I agree in principle, but that's not what's happening in the real world.

My husband has ME/CFS. It's a life-destroying disease, even though it doesn't usually kill you. There's no treatment, no cure, and no idea about the underlying cause, after many decades of research.

It's heartbreaking to read messages from people who caught it as a teen, seen all their schoolfriend grow up, experience life, find love etc, all while the sufferer is in pain all day, no hope of improving, relying heavily on what family they have who are willing to support.

This is by no means ideal, but neither is decades of suffering. I err on the side of reducing the constant pain.

[–] RagingNerdoholic@lemmy.ca 17 points 1 year ago* (last edited 1 year ago)

To be fair, that's a poor example, as the research on ME/CFS is dogshit. It never gets the attention it deserves and its victims suffer in deafening silence, because it's not some sexy field to research and there's no immediate, highly visible threat to the almighty economy.

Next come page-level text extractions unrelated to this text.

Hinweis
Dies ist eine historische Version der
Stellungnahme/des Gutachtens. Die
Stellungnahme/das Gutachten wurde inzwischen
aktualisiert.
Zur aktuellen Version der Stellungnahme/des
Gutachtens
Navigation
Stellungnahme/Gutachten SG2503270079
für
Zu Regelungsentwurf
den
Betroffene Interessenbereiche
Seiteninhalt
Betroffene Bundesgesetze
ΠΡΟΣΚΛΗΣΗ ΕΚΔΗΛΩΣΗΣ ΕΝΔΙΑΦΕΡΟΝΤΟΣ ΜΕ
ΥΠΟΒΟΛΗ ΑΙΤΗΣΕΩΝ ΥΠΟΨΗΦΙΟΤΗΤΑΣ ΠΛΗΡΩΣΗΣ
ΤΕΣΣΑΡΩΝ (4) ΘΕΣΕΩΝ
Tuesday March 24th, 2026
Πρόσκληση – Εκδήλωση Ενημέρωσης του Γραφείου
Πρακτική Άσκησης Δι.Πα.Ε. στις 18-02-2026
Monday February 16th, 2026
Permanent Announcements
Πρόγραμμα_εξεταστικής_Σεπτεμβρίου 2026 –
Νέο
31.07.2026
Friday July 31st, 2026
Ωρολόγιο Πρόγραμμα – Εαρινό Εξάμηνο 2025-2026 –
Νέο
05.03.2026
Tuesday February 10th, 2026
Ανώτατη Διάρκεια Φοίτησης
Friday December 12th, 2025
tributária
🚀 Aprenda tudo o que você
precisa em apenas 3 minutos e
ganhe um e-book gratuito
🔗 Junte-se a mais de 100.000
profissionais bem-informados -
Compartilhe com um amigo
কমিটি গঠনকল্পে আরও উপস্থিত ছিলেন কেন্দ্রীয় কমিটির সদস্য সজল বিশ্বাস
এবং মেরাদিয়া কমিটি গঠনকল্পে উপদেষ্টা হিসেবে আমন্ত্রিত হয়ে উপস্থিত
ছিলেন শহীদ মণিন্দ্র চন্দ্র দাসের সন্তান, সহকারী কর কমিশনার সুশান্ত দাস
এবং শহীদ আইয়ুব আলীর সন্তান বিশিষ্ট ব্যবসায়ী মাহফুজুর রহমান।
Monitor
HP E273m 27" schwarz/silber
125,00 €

We're seeing this mirrored with long COVID. At least 16 million Americans are suffering from it β€” nearly 1 in 20 β€” and, even with rates that enormously high, research is moving at a glacial pace. There's no operation warp speed, no coordinated global effort, nobody in world leadership gives a fuck.

[–] argv_minus_one@beehaw.org 3 points 1 year ago

Mental illness treatments are often ineffective. Those with mental illness tend to suffer lifelong, even if they can afford care.